Kenya’s protests mark a generational revolution in the country’s politics.
The ferocity of Kenya’s uprising in opposition to President William Ruto’s Finance Bill should definitively debunk the notion that Kenyan youth are politically apathetic. It’s true that many young Kenyans declined to vote in the 2022 general elections. Unconvinced that either presidential candidate would represent their interests or offer a change from the political status quo, the elections had the lowest overall turnout in fifteen years. But recent days have heralded a dramatic break from the typical Kenyan political playbook, and young people are the agents of that change.
When Kenya’s parliament passed the controversial Finance Bill as protesters amassed in Nairobi and cities across the country, the situation tipped into violence. Officials responded by throttling internet speeds, firing tear gas and water cannons, and eventually live rounds, leading to over twenty deaths. Protestors in Nairobi smashed their way into parliament, setting parts of the building ablaze and forcing lawmakers and staff to evacuate. One day later, President Ruto bowed to the pressure and agreed to scrap the bill.
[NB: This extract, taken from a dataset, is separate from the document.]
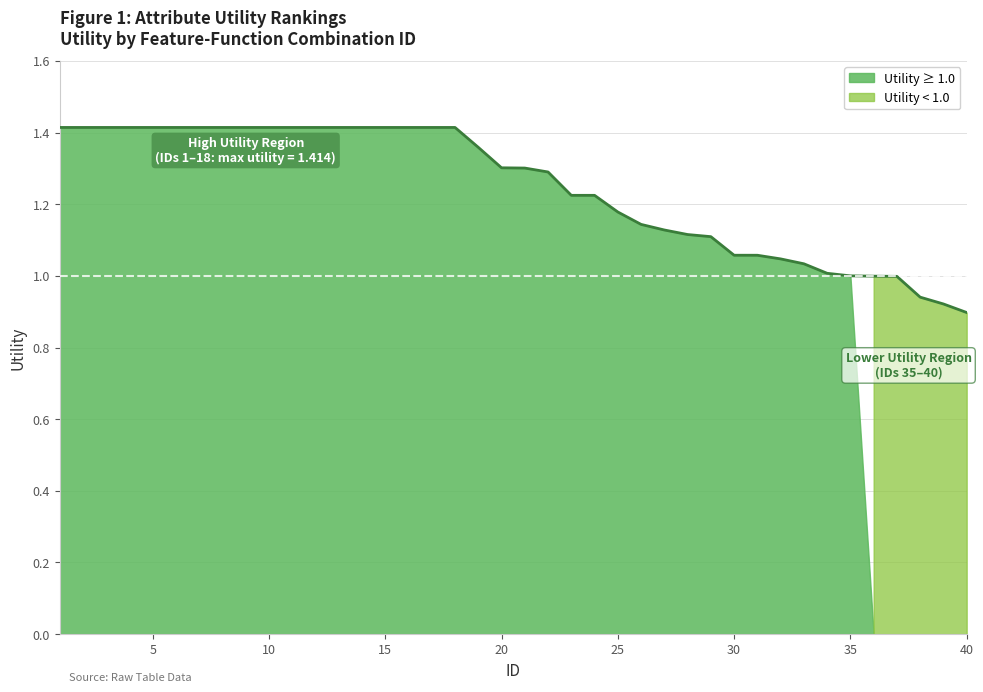

Count the number of categories in the chart.

40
The frustration that young Kenyans expressed on the streets was not just about the economic pressure they feel. To be sure, the notion of additional taxes coming on top of unemployment struggles and earlier waves of revenue-generating measures felt like a final straw. But as many protesters pointed out, the notion of generating more revenue for a government that has given no indication it is serious about tackling the endemic corruption that plagues Kenya was too galling to accept. The Kenyans on the streets were not just angry about the strain on their personal finances, they were angry about the connection between that strain and an elite political class that revels in their unexplained wealth and evades accountability time and again. Why pay more to line the pockets of the corrupt?
Yet historically, it was only a subset of political elites who could mobilize the kinds of demonstrations that force government to take notice. As recently as last year, Kenya’s cost-of-living protests were understood as political jockeying by opposition stalwart Raila Odinga—a signal that while he may have been bested at the polls, he remains a force to be reckoned with and accommodated to in Kenyan politics. Those politics were characterized by coalition-building based on ethnicity and patronage, a playbook that kept Kenyans divided and eroded institutions intended to serve all citizens equally.
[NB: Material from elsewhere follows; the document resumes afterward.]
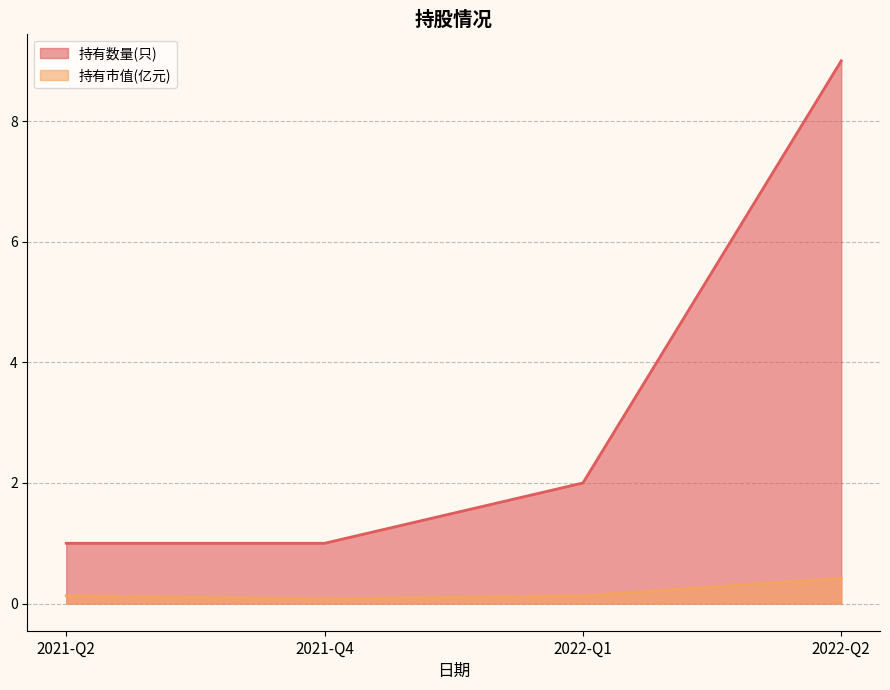

What position from the left is 2021-Q4?

2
This time, no one is under any illusion that the protests that forced President Ruto to dispose of his latest tax plan were engineered by the usual suspects. As they described themselves, the demonstrators were “tribe-less, party-less, and fear-less.” Instead, Kenya’s young, digitally-savvy youth flexed their political muscles, and may have surprised themselves to behold their own power. The days ahead are uncertain. Having not been instigated by any dominant political actor, Kenyans’ protests cannot be turned off by accommodating a member of the political elite. Following the defeat of the Finance Bill, the movement that coalesced may fracture, even as outrage at the state’s violent response leads some to press on and demand for Ruto’s resignation. What is certain is that a sleeping giant has awakened, and those seeking to attain or retain political power in Kenya will have to dramatically rework their calculations about how that can be done.